**About this exercise**.
Print the listing below again, exactly. Skip the pictures.

**Records for processing**.
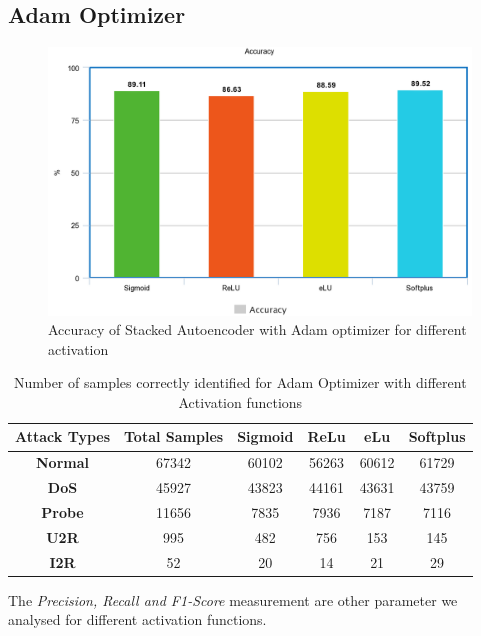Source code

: \documentclass[12pt, a4paper]{report}
\begin{document}
\begin{appendices}
 \section{Adam Optimizer}
 \begin{figure}[h]
\centering
\captionsetup{justification=centering,margin=2cm}
\includegraphics[width=13cm]{accuracy_adam_tflearn.png}
\caption{ Accuracy of Stacked Autoencoder with Adam optimizer for different activation }
\label{fig:acc_adam}
\end{figure}


\begin{table}[h]
\centering
\captionsetup{justification=centering,margin=2cm}
\begin{tabular}{|c|c|c|c|c|c|}
\hline
\textbf{Attack Types} & \textbf{Total Samples} & \textbf{Sigmoid} & \textbf{ReLu} & \textbf{eLu} & \textbf{Softplus} \\ \hline
\textbf{Normal}       & 67342                  & 60102            & 56263         & 60612        & 61729             \\ \hline
\textbf{DoS}          & 45927                  & 43823            & 44161         & 43631        & 43759             \\ \hline
\textbf{Probe}        & 11656                  & 7835             & 7936          & 7187         & 7116              \\ \hline
\textbf{U2R}          & 995                    & 482              & 756           & 153          & 145               \\ \hline
\textbf{I2R}          & 52                     & 20               & 14            & 21           & 29                \\ \hline
\end{tabular}
\caption{Number of samples correctly identified for Adam Optimizer with different Activation functions}
\label{confusion_adam_tflearn}
\end{table}
\clearpage
  The \textit{Precision, Recall and F1-Score} measurement are other parameter we analysed for different activation functions. \\ \par

\end{appendices}
\end{document}
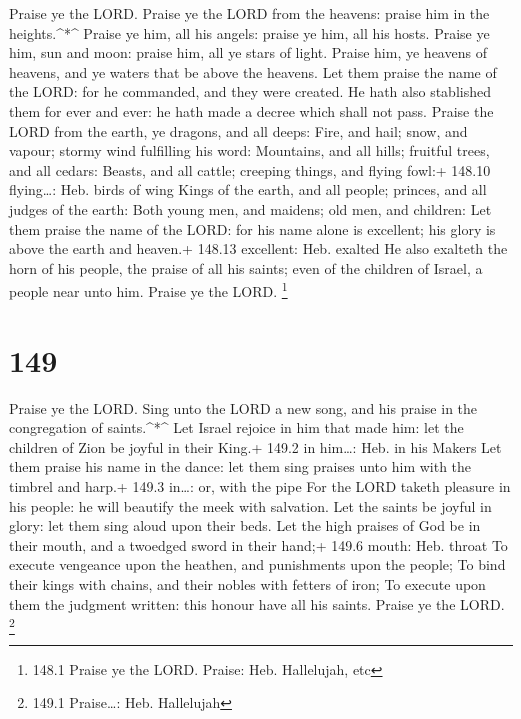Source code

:  Praise ye the LORD. Praise ye the LORD from the heavens:
praise him in the heights.\^{}*\^{}  Praise ye him, all his
angels: praise ye him, all his hosts.  Praise ye him, sun
and moon: praise him, all ye stars of light.  Praise him, ye
heavens of heavens, and ye waters that be above the heavens.
 Let them praise the name of the LORD: for he commanded, and
they were created.  He hath also stablished them for ever
and ever: he hath made a decree which shall not pass. 
Praise the LORD from the earth, ye dragons, and all deeps: 
Fire, and hail; snow, and vapour; stormy wind fulfilling his word:
 Mountains, and all hills; fruitful trees, and all cedars:
 Beasts, and all cattle; creeping things, and flying fowl:+
148.10 flying\ldots: Heb. birds of wing  Kings of the
earth, and all people; princes, and all judges of the earth:
 Both young men, and maidens; old men, and children:
 Let them praise the name of the LORD: for his name alone
is excellent; his glory is above the earth and heaven.+ 148.13
excellent: Heb. exalted  He also exalteth the horn of his
people, the praise of all his saints; even of the children of Israel, a
people near unto him. Praise ye the LORD. \footnote{148.1 Praise ye the
  LORD. Praise: Heb. Hallelujah, etc}

\hypertarget{section-149}{%
\section{149}\label{section-149}}

 Praise ye the LORD. Sing unto the LORD a new song, and his
praise in the congregation of saints.\^{}*\^{}  Let Israel
rejoice in him that made him: let the children of Zion be joyful in
their King.+ 149.2 in him\ldots: Heb. in his Makers  Let
them praise his name in the dance: let them sing praises unto him with
the timbrel and harp.+ 149.3 in\ldots: or, with the pipe 
For the LORD taketh pleasure in his people: he will beautify the meek
with salvation.  Let the saints be joyful in glory: let them
sing aloud upon their beds.  Let the high praises of God be
in their mouth, and a twoedged sword in their hand;+ 149.6 mouth: Heb.
throat  To execute vengeance upon the heathen, and
punishments upon the people;  To bind their kings with
chains, and their nobles with fetters of iron;  To execute
upon them the judgment written: this honour have all his saints. Praise
ye the LORD. \footnote{149.1 Praise\ldots: Heb. Hallelujah}

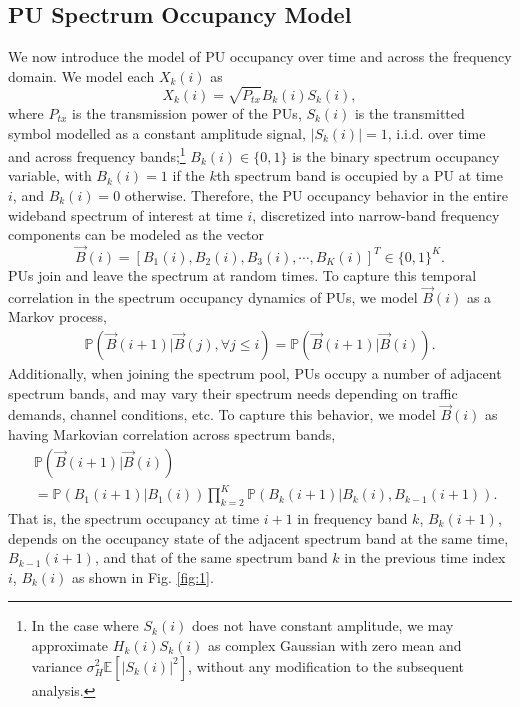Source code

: \documentclass[10pt,twocolumn]{IEEEtran}
\begin{document}
\subsection{PU Spectrum Occupancy Model}
We now introduce the model of PU occupancy over time and across the frequency domain. We model each $X_k(i)$ as 
\begin{equation}\label{4}
    X_k(i) = \sqrt{P_{tx}}B_k(i)S_k(i),
\end{equation}
where $P_{tx}$ is the transmission power of the PUs, $S_k(i)$ is the transmitted symbol modelled as a constant amplitude signal, $|S_k(i)|{=}1$, i.i.d. over time and across frequency bands;\footnote{In the case where $S_k(i)$ does not have constant amplitude, we may approximate $H_{k}(i)S_{k}(i)$ as complex Gaussian with zero mean and variance $\sigma_H^2\mathbb E[|S_{k}(i)|^2]$, without any modification to the subsequent analysis.} $B_k(i){\in}\{0,1\}$ is the binary spectrum occupancy variable, with $B_k(i){=}1$ if the $k$th spectrum band is occupied by a PU at time $i$, and $B_k(i){=}0$ otherwise. Therefore, the PU occupancy behavior in the entire wideband spectrum of interest at time $i$, discretized into narrow-band frequency components can be modeled as the vector 
\begin{equation}\label{5}
    \vec{B}(i) = [B_1(i), B_2(i), B_3(i), \cdots, B_K(i)]^T {\in} \{0, 1\}^K.
\end{equation}
PUs join and leave the spectrum at random times. To capture this temporal correlation in the spectrum occupancy dynamics of PUs, we model $\vec{B}(i)$ as a Markov process,
\begin{equation}\label{6}
    \begin{aligned}
        \mathbb{P}(\vec{B}(i+1)|\vec{B}(j), \forall j \leq i) = \mathbb{P}(\vec{B}(i+1)|\vec{B}(i)).
    \end{aligned}
\end{equation}
Additionally, when joining the spectrum pool, PUs occupy a number of adjacent spectrum bands, and may vary their spectrum needs depending on traffic demands, channel conditions, etc. To capture this behavior, we model $\vec{B}(i)$ as having Markovian correlation across spectrum bands,
\begin{align}\label{7}
&         \mathbb{P}(\vec{B}(i+1)|\vec{B}(i))\\&=
\nonumber
         \mathbb{P}(B_{1}(i+1)|B_{1}(i))
         \prod_{k=2}^{K} \mathbb{P}(B_{k}(i+1)|B_{k}(i), B_{k-1}(i+1)).
\end{align}
That is, the spectrum occupancy at time $i+1$ in frequency band $k$, $B_{k}(i+1)$, depends on the  occupancy state of the adjacent spectrum band at the same time, $B_{k-1}(i+1)$, and that of the same spectrum band $k$ in the previous time index $i$, $B_{k}(i)$ as shown in Fig. \ref{fig:1}.
\vspace{-3mm}
\end{document}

**Response area**.
Source code

: \documentclass[12pt, a4paper]{report}
\begin{document}
\begin{appendices}
 \section{Adam Optimizer}
 \begin{figure}[h]
\centering
\captionsetup{justification=centering,margin=2cm}
\includegraphics[width=13cm]{accuracy_adam_tflearn.png}
\caption{ Accuracy of Stacked Autoencoder with Adam optimizer for different activation }
\label{fig:acc_adam}
\end{figure}


\begin{table}[h]
\centering
\captionsetup{justification=centering,margin=2cm}
\begin{tabular}{|c|c|c|c|c|c|}
\hline
\textbf{Attack Types} & \textbf{Total Samples} & \textbf{Sigmoid} & \textbf{ReLu} & \textbf{eLu} & \textbf{Softplus} \\ \hline
\textbf{Normal}       & 67342                  & 60102            & 56263         & 60612        & 61729             \\ \hline
\textbf{DoS}          & 45927                  & 43823            & 44161         & 43631        & 43759             \\ \hline
\textbf{Probe}        & 11656                  & 7835             & 7936          & 7187         & 7116              \\ \hline
\textbf{U2R}          & 995                    & 482              & 756           & 153          & 145               \\ \hline
\textbf{I2R}          & 52                     & 20               & 14            & 21           & 29                \\ \hline
\end{tabular}
\caption{Number of samples correctly identified for Adam Optimizer with different Activation functions}
\label{confusion_adam_tflearn}
\end{table}
\clearpage
  The \textit{Precision, Recall and F1-Score} measurement are other parameter we analysed for different activation functions. \\ \par

\end{appendices}
\end{document}
Source code

:  Praise ye the LORD. Praise ye the LORD from the heavens:
praise him in the heights.\^{}*\^{}  Praise ye him, all his
angels: praise ye him, all his hosts.  Praise ye him, sun
and moon: praise him, all ye stars of light.  Praise him, ye
heavens of heavens, and ye waters that be above the heavens.
 Let them praise the name of the LORD: for he commanded, and
they were created.  He hath also stablished them for ever
and ever: he hath made a decree which shall not pass. 
Praise the LORD from the earth, ye dragons, and all deeps: 
Fire, and hail; snow, and vapour; stormy wind fulfilling his word:
 Mountains, and all hills; fruitful trees, and all cedars:
 Beasts, and all cattle; creeping things, and flying fowl:+
148.10 flying\ldots: Heb. birds of wing  Kings of the
earth, and all people; princes, and all judges of the earth:
 Both young men, and maidens; old men, and children:
 Let them praise the name of the LORD: for his name alone
is excellent; his glory is above the earth and heaven.+ 148.13
excellent: Heb. exalted  He also exalteth the horn of his
people, the praise of all his saints; even of the children of Israel, a
people near unto him. Praise ye the LORD. \footnote{148.1 Praise ye the
  LORD. Praise: Heb. Hallelujah, etc}

\hypertarget{section-149}{%
\section{149}\label{section-149}}

 Praise ye the LORD. Sing unto the LORD a new song, and his
praise in the congregation of saints.\^{}*\^{}  Let Israel
rejoice in him that made him: let the children of Zion be joyful in
their King.+ 149.2 in him\ldots: Heb. in his Makers  Let
them praise his name in the dance: let them sing praises unto him with
the timbrel and harp.+ 149.3 in\ldots: or, with the pipe 
For the LORD taketh pleasure in his people: he will beautify the meek
with salvation.  Let the saints be joyful in glory: let them
sing aloud upon their beds.  Let the high praises of God be
in their mouth, and a twoedged sword in their hand;+ 149.6 mouth: Heb.
throat  To execute vengeance upon the heathen, and
punishments upon the people;  To bind their kings with
chains, and their nobles with fetters of iron;  To execute
upon them the judgment written: this honour have all his saints. Praise
ye the LORD. \footnote{149.1 Praise\ldots: Heb. Hallelujah}

Source code

: \documentclass[10pt,twocolumn]{IEEEtran}
\begin{document}
\subsection{PU Spectrum Occupancy Model}
We now introduce the model of PU occupancy over time and across the frequency domain. We model each $X_k(i)$ as 
\begin{equation}\label{4}
    X_k(i) = \sqrt{P_{tx}}B_k(i)S_k(i),
\end{equation}
where $P_{tx}$ is the transmission power of the PUs, $S_k(i)$ is the transmitted symbol modelled as a constant amplitude signal, $|S_k(i)|{=}1$, i.i.d. over time and across frequency bands;\footnote{In the case where $S_k(i)$ does not have constant amplitude, we may approximate $H_{k}(i)S_{k}(i)$ as complex Gaussian with zero mean and variance $\sigma_H^2\mathbb E[|S_{k}(i)|^2]$, without any modification to the subsequent analysis.} $B_k(i){\in}\{0,1\}$ is the binary spectrum occupancy variable, with $B_k(i){=}1$ if the $k$th spectrum band is occupied by a PU at time $i$, and $B_k(i){=}0$ otherwise. Therefore, the PU occupancy behavior in the entire wideband spectrum of interest at time $i$, discretized into narrow-band frequency components can be modeled as the vector 
\begin{equation}\label{5}
    \vec{B}(i) = [B_1(i), B_2(i), B_3(i), \cdots, B_K(i)]^T {\in} \{0, 1\}^K.
\end{equation}
PUs join and leave the spectrum at random times. To capture this temporal correlation in the spectrum occupancy dynamics of PUs, we model $\vec{B}(i)$ as a Markov process,
\begin{equation}\label{6}
    \begin{aligned}
        \mathbb{P}(\vec{B}(i+1)|\vec{B}(j), \forall j \leq i) = \mathbb{P}(\vec{B}(i+1)|\vec{B}(i)).
    \end{aligned}
\end{equation}
Additionally, when joining the spectrum pool, PUs occupy a number of adjacent spectrum bands, and may vary their spectrum needs depending on traffic demands, channel conditions, etc. To capture this behavior, we model $\vec{B}(i)$ as having Markovian correlation across spectrum bands,
\begin{align}\label{7}
&         \mathbb{P}(\vec{B}(i+1)|\vec{B}(i))\\&=
\nonumber
         \mathbb{P}(B_{1}(i+1)|B_{1}(i))
         \prod_{k=2}^{K} \mathbb{P}(B_{k}(i+1)|B_{k}(i), B_{k-1}(i+1)).
\end{align}
That is, the spectrum occupancy at time $i+1$ in frequency band $k$, $B_{k}(i+1)$, depends on the  occupancy state of the adjacent spectrum band at the same time, $B_{k-1}(i+1)$, and that of the same spectrum band $k$ in the previous time index $i$, $B_{k}(i)$ as shown in Fig. \ref{fig:1}.
\vspace{-3mm}
\end{document}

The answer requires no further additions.